Profiter de la nature
Le domaine des Davids pourra-t-il un jour se comparer au Château La Coste, 60 km plus loin? «Non», répond fermement sa propriétaire, qui voit dans les jardins de sculptures du château de Chaumont-sur-Loire ou du Middelheim des modèles autrement plus intéressants. «La Coste, pour moi, c’est surtout une collection de grands noms, alors que mon ambition est d’inviter les gens à découvrir un paysage magnifique et d’une formidable richesse.» La promenade serpente déjà le long d’un merveilleux champ de fleurs réaménagé par Bas Smets, d’un amphithéâtre naturel, d’un chêne plusieurs fois centenaire perché sur un tumulus où résonne encore l’écho des armes, d’un laurier sauvage monumental au milieu d’une chênaie et d’une balise en pierre qui marque le point le plus haut de la région. «Acheter une œuvre existante et l’installer quelque part sur le domaine, pour moi, ça ne marche pas. Les artistes sélectionnés réaliseront chacun une œuvre originale destinée à un endroit bien précis et parfois, il faudra même très bien regarder pour la trouver. Nous avons souvent désappris à prêter attention à ce qui nous entoure. Ce paysage est unique de par l’endroit où il se trouve, mais aussi de par ses différences d’altitude. C’est surtout cela que je veux donner à voir.»
EN PRATIQUE
Pour y aller? En TGV de Lille à Aix-en Provence, puis une heure de voiture jusqu’à Viens.
Pour loger? Nous avons séjourné au Hameau de Cournille, en location par maison (6 personnes) ou dans sa totalité (24 personnes). Sous un ciel étoilé, on n’y entend que le chant des grillons et les bêlements des moutons. Aux alentours du domaine, on peut aussi loger à La Madeleine, La Maison du Luc ou Le Hameau des Treimars. Dès 2 415 euros par semaine en basse saison.

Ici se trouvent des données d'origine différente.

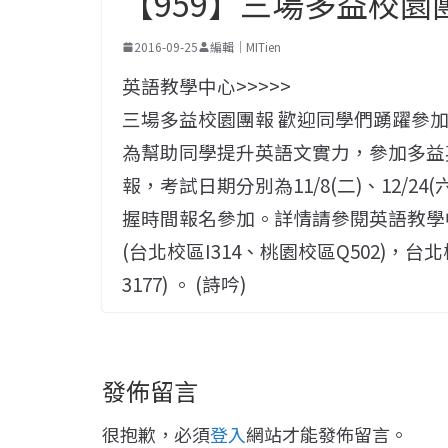
【959】三場多益校園
2016-09-25
編輯｜MITien
英語教學中心>>>>>
三場多益校園團報 歡迎同學們踴躍參
為幫助同學提升英語文實力，參加多益
報，考試日期分別為11/8(二)、12/
握時間報名參加。詳情請參閱英語教學
(台北校區I314、桃園校區Q502)，台北校
3177) 。 (詩吟)
發佈留言
很抱歉，必須
登入
網站才能發佈留言。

Pour en savoir plus? Dès le printemps prochain, le domaine des Davids organisera des ateliers de céramique et des retraites de yoga. L’ouverture officielle du parcours dessiné par Bas Smets est prévue en juin 2023. lesdavids.fr
Pour goûter? Les bons produits du domaine (dont les vins) sont disponibles aux Comptoirs des Davids: 168, avenue de Tervuren, à 1150 Bruxelles. L’adresse est aussi ouverte du lundi au samedi pour le petit-déjeuner et le lunch.